> [Reading text]:
* * *
Christian Hanné <
the....@gmail.com> wrote:
> I said why this confuses the reader. With constructors you have
> the declaration of the construtor in a tooltip in your IDE, with
> designated initializers you have to check the structure definition
> first.
Firstly, if understanding the code requires an IDE, then the code is badly
designed.
Secondly, if an IDE is able to show the constructor signature in a tooltip,
then certainly it can show the members of a struct in a designated
initalizer list? If not, and you rely so much on IDE tooltips, then get
a better IDE.
Thirdly, designated initializers make initialization a lot clearer
because they function, essentially, as named parameters, which is
something that constructors (and functions in general) have always lacked
in C++.
This is particularly handy for configuration headers and such, which may
be written and fine-tuned by team members other than the original programmer
(some of which may not be programmers at all). I have used this quite
extensively, to create "configuration" files like:
const Settings kSettings
{
.numberOfStuff = 123,
.aValueForSomething = 5,
.aFactorUsedForThis = 0.25,
.elements =
{
{ .amount = 5, .factor = 2.2, .seconds = 10 },
{ .amount = 8, .factor = 1.0, .seconds = 15 },
{ .amount = 1, .factor = 0.5, .seconds = 5 }
}
};
Even a complete non-coder can go and fine-tune those values without the
need to understand C++ (especially when the variables are named clearly
according to the context; obviously I used fictitious names above).
(In fact, I have used that technique quite a lot in some Objective-C++
programs, where the order of initialization doesn't need to match the
order of declaration. This is particularly handy because it allows the
initialization to use an ordering that's easy to read and understand,
while the declaration may use an ordering that's eg. optimized for
space, as the order of declaration of member variables matter in this
regard. It's a huge same that C++20 decided to put the limitation that
the initializers must be in the same order as the declaration.)
* * *
> [The data]:

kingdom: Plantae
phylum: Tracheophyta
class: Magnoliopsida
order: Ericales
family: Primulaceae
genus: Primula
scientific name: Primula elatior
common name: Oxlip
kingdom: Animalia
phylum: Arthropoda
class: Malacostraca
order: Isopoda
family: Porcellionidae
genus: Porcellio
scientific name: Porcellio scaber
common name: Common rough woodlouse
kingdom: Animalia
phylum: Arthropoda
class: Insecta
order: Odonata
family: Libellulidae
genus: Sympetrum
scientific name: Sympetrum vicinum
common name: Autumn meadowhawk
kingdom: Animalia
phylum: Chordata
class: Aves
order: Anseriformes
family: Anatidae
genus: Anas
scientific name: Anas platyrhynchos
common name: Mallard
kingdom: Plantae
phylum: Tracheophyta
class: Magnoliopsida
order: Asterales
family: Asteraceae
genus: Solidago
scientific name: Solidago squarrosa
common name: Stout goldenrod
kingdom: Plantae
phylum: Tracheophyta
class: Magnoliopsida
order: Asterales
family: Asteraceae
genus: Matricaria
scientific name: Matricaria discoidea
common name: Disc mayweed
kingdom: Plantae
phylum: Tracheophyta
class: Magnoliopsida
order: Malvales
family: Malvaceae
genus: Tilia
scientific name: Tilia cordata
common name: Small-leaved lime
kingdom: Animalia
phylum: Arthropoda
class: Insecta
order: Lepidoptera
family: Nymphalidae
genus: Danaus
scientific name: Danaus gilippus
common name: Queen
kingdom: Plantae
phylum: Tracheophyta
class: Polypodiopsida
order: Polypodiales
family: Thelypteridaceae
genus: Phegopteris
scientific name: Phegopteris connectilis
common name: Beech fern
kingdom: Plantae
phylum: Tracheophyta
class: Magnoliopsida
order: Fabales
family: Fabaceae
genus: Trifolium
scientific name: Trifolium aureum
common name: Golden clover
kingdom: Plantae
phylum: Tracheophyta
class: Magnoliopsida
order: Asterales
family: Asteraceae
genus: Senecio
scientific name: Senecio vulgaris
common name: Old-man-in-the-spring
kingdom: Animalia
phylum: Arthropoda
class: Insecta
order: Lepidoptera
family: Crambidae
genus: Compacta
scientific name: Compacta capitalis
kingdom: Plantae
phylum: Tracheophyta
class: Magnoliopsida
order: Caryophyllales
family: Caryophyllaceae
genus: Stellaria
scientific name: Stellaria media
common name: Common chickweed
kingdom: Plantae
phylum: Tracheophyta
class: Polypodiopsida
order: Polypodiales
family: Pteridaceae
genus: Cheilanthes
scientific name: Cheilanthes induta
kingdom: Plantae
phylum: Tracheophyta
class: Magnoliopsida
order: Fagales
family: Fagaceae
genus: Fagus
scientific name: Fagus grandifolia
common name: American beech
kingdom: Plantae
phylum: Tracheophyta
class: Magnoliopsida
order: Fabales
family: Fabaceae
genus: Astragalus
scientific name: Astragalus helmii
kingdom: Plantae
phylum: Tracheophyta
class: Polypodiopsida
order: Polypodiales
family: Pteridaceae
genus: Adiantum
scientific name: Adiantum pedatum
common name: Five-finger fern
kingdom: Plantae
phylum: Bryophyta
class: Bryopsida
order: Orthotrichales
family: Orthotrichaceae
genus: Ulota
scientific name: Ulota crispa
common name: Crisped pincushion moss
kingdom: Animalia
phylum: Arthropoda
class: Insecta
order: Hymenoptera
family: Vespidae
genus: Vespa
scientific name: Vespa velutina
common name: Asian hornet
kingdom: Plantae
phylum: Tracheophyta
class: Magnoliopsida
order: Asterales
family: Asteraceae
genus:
* * *
> [Task requirements]:
a – In the post on designated initializers, write out the passage starting with "Secondly, if an" and going on through "a better IDE." again, changing "constructor signature" to "function signature".
b – Translate this sentence from the post on designated initializers into Spanish: "Thirdly, designated initializers make initialization a lot clearer because they function, essentially, as named parameters, which is something that constructors (and functions in general) have always lacked in C++."

> [Solutions by task]:
a –
Secondly, if an IDE is able to show the function signature in a tooltip,
then certainly it can show the members of a struct in a designated
initalizer list? If not, and you rely so much on IDE tooltips, then get
a better IDE.

b – En tercer lugar, los inicializadores designados hacen que la inicialización sea mucho más clara porque funcionan, esencialmente, como parámetros con nombre, algo de lo que los constructores (y las funciones en general) siempre han carecido en C++.